When both the men at the door laughed, Michael managed a smile, but he wasn’t sorry when the two men drifted on up the hall and out the door. The judge’s every word was clear till the front door swung shut behind them.
“Thank goodness they’re gone,” Betty Jean muttered. “The judge could wake the dead.”
“He does have a way of broadcasting anything we tell him to the rest of the town.” Michael got up and poured himself a cup of coffee.
“I don’t guess any of it’s a secret.” Betty Jean looked up from her computer screen. “The investigation, I mean.”
“No, I don’t suppose so.”
“Good.” She looked relieved. “I mean, you didn’t tell me not to say anything, and the judge was over here earlier asking how things were going with the case.”
“Nothing unusual about that. The judge doesn’t like anything going on in Hidden Springs that he doesn’t know about.” Michael sat back down at his desk and looked at the phone. He’d have to call Paul whether he wanted to or not.
“I guess so,” Betty Jean said slowly. “But he seems extra interested in this.”
“So’s everybody else.” Michael looked down at the little stack of messages on his desk. Paul’s number was on the top. He tried to ignore it. “Wouldn’t you feel better if we knew who the murderer was?”
“I think it’s like Uncle Al says. Whoever did it is long gone now. Besides, it had to be the mob. Everybody says so.” Betty Jean stared back at her screen. “But all this commotion doesn’t help me get my work done. First Miss Willadean came in to see if it was safe for crazy old ladies to be out on the street. Then Hank Leland shows up, acting like I’m his favorite person in the world.”
“Poor Hank. I guess you didn’t give him the time of day.”
“He’s got a watch.” Betty Jean gave a little sniff and went on with her recital. “He was still hanging around, trying to overhear me saying something on the phone, when Stella Pinkston saunters on back here. Of course, it doesn’t take a genius to know she’s more interested in the investigator than the investigation. She didn’t tarry long when she saw you weren’t here. And all the time the phone’s ringing. Folks must think I’m Hidden Springs’s own information bureau.”
“You usually know what’s going on.”
“Knowing and telling are two different things,” Betty Jean pointed out. “
Anyway, then when the judge came in here acting like he’s a real judge or something with all his questions, that was the last straw. I called Uncle Al and told him he’d have to come stay down here till you or Lester came in.”
“Sounds like a traumatic morning all the way around.” Michael grinned over at her. “Tell you what. If it’ll help, I won’t talk to you the rest of the day.”
“Promises, promises.” Betty Jean made a face at him. “Of course, when Lester gets here, he’ll have to tell me all the cute things every kid did or said today.”
“Quit pretending to be cross about that. You wish at least a dozen of those kids were yours.”
“Only a half dozen,” Betty Jean said without smiling. “Now keep your promise, call Paul Osgood, and let me get my work done.”

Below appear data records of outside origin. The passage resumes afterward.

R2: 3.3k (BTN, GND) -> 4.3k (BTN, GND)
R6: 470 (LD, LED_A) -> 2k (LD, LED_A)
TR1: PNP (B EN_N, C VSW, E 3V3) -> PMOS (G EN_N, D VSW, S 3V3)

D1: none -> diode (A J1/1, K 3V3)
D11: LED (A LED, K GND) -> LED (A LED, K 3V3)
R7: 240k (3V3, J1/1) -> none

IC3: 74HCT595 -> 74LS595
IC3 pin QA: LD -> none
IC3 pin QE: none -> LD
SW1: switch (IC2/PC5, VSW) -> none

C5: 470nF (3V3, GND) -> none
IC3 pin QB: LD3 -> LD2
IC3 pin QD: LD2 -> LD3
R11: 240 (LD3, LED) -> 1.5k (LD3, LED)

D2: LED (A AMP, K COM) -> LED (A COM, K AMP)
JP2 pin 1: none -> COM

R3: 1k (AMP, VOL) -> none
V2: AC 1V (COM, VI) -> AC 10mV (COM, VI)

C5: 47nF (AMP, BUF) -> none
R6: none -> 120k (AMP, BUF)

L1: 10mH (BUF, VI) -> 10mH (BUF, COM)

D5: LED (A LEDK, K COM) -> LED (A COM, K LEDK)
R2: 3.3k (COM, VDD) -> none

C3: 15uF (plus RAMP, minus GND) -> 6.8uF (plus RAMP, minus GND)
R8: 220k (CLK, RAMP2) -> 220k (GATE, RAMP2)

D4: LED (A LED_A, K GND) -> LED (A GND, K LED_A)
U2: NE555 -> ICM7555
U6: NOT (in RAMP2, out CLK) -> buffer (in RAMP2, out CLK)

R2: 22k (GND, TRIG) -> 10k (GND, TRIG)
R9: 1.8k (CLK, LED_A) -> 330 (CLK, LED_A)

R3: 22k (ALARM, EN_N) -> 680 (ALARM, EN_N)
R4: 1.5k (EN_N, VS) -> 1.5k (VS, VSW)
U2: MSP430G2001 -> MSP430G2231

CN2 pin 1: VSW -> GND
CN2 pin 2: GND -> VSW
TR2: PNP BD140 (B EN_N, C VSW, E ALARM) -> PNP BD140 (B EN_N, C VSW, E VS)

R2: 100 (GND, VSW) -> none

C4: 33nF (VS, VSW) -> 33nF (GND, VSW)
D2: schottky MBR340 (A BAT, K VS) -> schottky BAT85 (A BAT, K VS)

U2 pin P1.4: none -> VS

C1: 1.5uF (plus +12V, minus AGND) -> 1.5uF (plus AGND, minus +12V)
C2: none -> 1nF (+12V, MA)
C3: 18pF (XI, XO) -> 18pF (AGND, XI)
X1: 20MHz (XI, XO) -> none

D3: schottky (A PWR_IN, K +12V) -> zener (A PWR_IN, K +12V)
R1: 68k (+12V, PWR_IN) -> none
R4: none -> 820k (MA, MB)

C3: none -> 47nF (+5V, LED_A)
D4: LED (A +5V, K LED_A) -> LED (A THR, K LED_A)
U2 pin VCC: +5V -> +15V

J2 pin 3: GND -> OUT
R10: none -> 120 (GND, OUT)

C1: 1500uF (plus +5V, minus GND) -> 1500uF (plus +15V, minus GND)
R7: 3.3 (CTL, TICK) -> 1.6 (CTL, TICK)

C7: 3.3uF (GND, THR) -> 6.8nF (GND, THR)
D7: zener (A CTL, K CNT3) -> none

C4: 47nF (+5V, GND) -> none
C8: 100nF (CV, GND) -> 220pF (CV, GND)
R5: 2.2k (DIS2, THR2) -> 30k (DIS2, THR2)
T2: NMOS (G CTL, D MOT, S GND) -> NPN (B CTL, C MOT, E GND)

Michael picked up the note with Paul’s cell number, but didn’t pick up the phone. When he felt Betty Jean watching him, he said, “I’ll call him later. He might be resting just now.”
“Whatever.” Betty Jean shrugged. “Just don’t try leaving this office without calling him. I’ve already talked to him once today, and once is my limit.”
“Okay.” Michael breathed out a sigh. “I promise I’ll call before I leave. Any of these other calls anything I need to know about?” He waved the pink notes at her.
“You could try reading them yourself, you know. But Karen called. Said she couldn’t get you on your cell. She would have texted you, but she was afraid you’d left your phone at home or forgotten to charge it up. Does she know you or what?” Betty Jean shot him a look. “Anyway, she says tonight is sort of dress-up, and she was worried you might show up in your uniform.” Betty Jean’s fingers fell idle on the keyboard, and her eyes got dreamy. “It must be heaven to have a guy at your beck and call.”
“I thought you were working on a new boyfriend.”
“I’m not ready to let him know I’m interested yet and don’t you dare say anything to anybody about it.” She gave Michael a warning look. “I figure I’d better lose another twenty pounds first. That’ll shorten the odds of him saying no.”